--- Exercise material ---
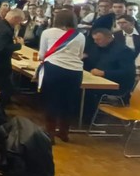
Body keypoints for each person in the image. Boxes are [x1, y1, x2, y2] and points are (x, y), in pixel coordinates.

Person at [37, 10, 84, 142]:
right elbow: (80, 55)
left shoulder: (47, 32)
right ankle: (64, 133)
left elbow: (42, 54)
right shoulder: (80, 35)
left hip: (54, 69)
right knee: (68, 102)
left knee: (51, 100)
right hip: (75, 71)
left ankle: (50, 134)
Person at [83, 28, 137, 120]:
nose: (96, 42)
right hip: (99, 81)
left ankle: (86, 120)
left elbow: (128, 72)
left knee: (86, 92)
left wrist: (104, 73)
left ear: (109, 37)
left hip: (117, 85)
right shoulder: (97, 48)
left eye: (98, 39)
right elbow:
---
--- Exercise material ---
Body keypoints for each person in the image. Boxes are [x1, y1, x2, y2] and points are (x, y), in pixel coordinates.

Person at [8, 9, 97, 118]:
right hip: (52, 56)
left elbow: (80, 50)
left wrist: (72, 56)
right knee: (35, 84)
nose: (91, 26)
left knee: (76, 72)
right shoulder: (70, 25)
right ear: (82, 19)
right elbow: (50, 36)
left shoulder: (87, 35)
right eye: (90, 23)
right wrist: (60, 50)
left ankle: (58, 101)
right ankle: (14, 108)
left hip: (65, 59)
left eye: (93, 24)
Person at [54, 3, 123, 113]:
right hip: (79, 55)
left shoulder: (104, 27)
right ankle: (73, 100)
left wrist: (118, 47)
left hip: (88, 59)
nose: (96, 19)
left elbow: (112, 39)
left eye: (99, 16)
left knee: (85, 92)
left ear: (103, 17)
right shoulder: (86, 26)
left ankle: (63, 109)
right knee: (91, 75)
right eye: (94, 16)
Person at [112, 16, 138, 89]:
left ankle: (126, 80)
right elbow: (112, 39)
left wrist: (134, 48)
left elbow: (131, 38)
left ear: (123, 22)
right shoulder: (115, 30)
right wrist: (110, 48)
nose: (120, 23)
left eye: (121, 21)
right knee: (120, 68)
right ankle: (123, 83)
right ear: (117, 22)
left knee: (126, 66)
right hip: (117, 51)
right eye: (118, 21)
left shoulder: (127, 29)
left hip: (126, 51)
---
Above are the records. Copy the lines beginning at the one that has "left ankle: (63, 109)" and ending with the one that has "left hip: (126, 51)", unchanged.

§ **Answer space**
left ankle: (63, 109)
right knee: (91, 75)
right eye: (94, 16)
Person at [112, 16, 138, 89]:
left ankle: (126, 80)
right elbow: (112, 39)
left wrist: (134, 48)
left elbow: (131, 38)
left ear: (123, 22)
right shoulder: (115, 30)
right wrist: (110, 48)
nose: (120, 23)
left eye: (121, 21)
right knee: (120, 68)
right ankle: (123, 83)
right ear: (117, 22)
left knee: (126, 66)
right hip: (117, 51)
right eye: (118, 21)
left shoulder: (127, 29)
left hip: (126, 51)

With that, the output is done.